Allen: So if shareholders vote and say, “Yes, this is something we want to look into,” what would the timeline be? How long would we get final word on “These are the results of what they found as they’ve looked into this”?
Bahnsen: Yeah, there’d be a certain degree of flexibility on that. We’d be asking for it in less than a year, but there’s no reason it would need to take that long. Part of it would depend on how cooperative they were. Once the shareholders approved the resolution, how vigilant would management be at making sure it was done right.
So I don’t know exactly how long it would take. I would imagine, for a company of their size and complexity, you wouldn’t want it done in less than a few months, and there’s no reason it would need to take more than a year. So let’s put that somewhere between six and nine months.

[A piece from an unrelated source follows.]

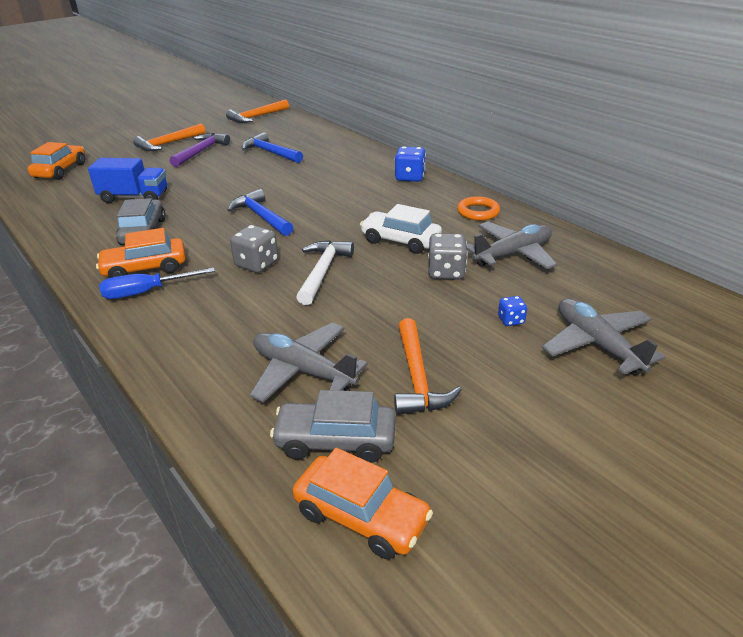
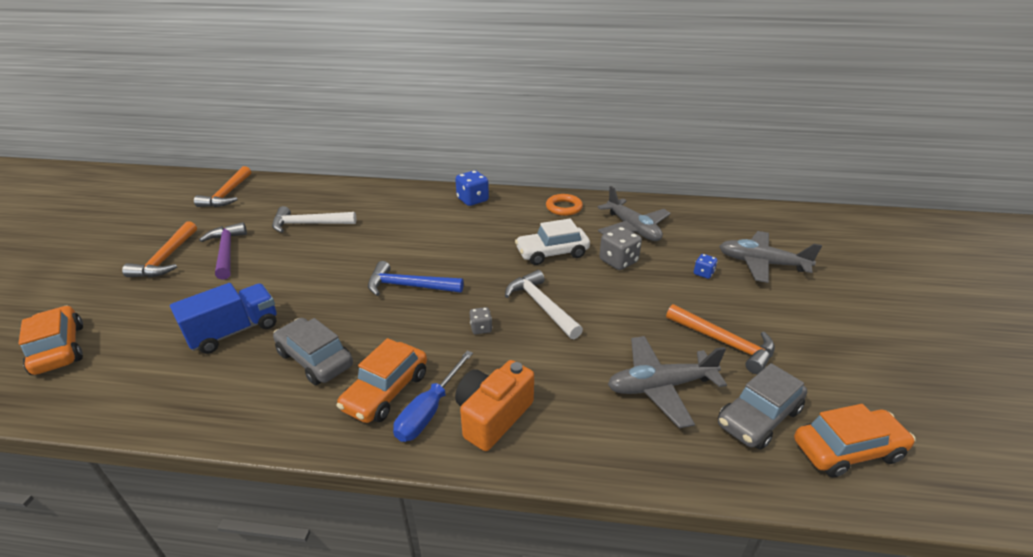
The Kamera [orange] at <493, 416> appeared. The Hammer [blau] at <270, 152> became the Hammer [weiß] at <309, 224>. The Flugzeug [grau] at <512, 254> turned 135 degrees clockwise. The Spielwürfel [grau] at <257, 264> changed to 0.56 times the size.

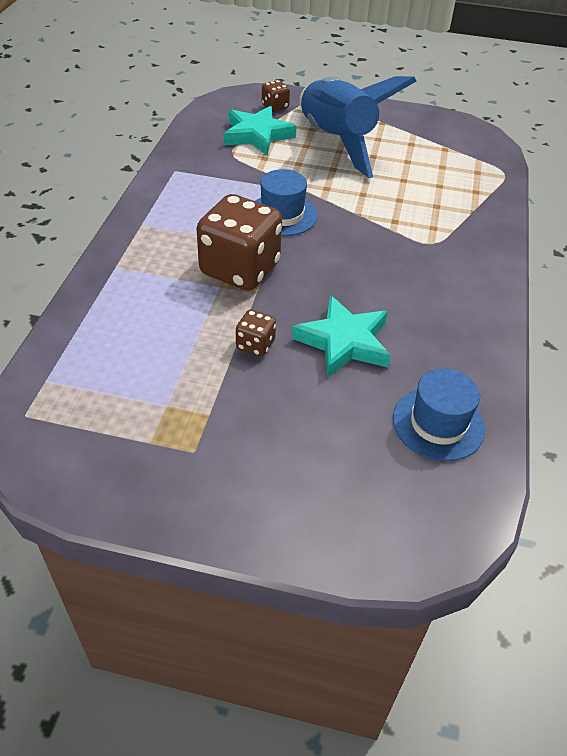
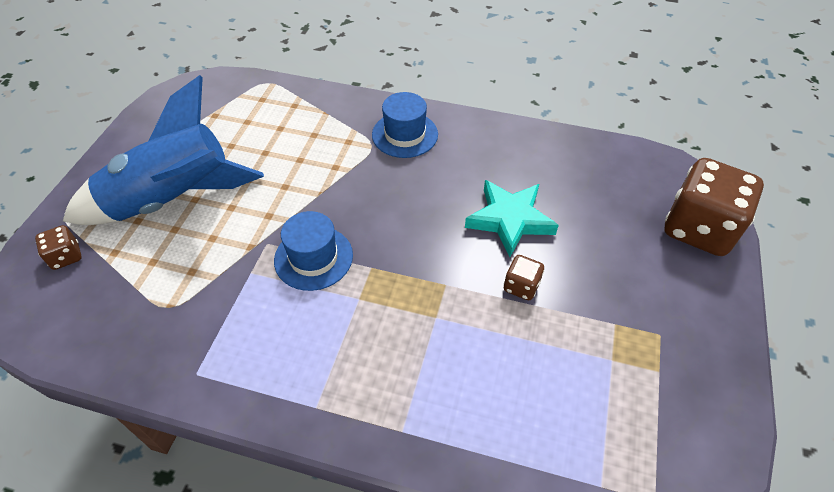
The Stern [türkis] at <257, 135> disappeared. The Spielwürfel [braun] moved from <240, 269> to <698, 229>. The Hut [blau] moved from <438, 424> to <405, 134>.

Allen: Well, we’re going to be following this as it moves forward, but David, before we let you go, I want to ask you, is there a commonsense piece of financial advice that you would give Americans, that you think most Americans don’t necessarily understand?
Bahnsen: Yeah, as far as their own personal finances, not macroeconomically or governmentally or whatnot, yeah, this isn’t very complicated, but I don’t think most people understand it.
I volunteered to teach economics to a local Christian high school in Newport Beach, California, that I helped to start. And I tell these kids, “W equals P minus C. W equals P minus C. Wealth equals production minus consumption.” And I don’t think it’s any more complicated than that, that we need to view wealth not as dollars. There are countries that have far more units of currency than ours does that are nowhere near as wealthy.
Wealth is the production of goods and services that meet the needs of humanity, that enhance the quality of our lives. And the more we are producing, relative to what we’re consuming, the wealthier we become.
So for people’s own individual lives, that is equally true, just as true as it is for countries or whole societies. And I think people that focus on greater production, we’re living in a time that has a very low view of work. People wanting to basically work from home all the time, work three or four days a week, complain about retirement extension. The whole issue in France around extending their version of social security. A lot of people didn’t return to work after COVID. Wealth equals production minus consumption, and I think it’s the No. 1 most important financial truism in our lives.
Allen: Excellent. Mr. David Bahnsen, thank you so much for your time.
Bahnsen: Thank you so much. Really enjoyed being with you.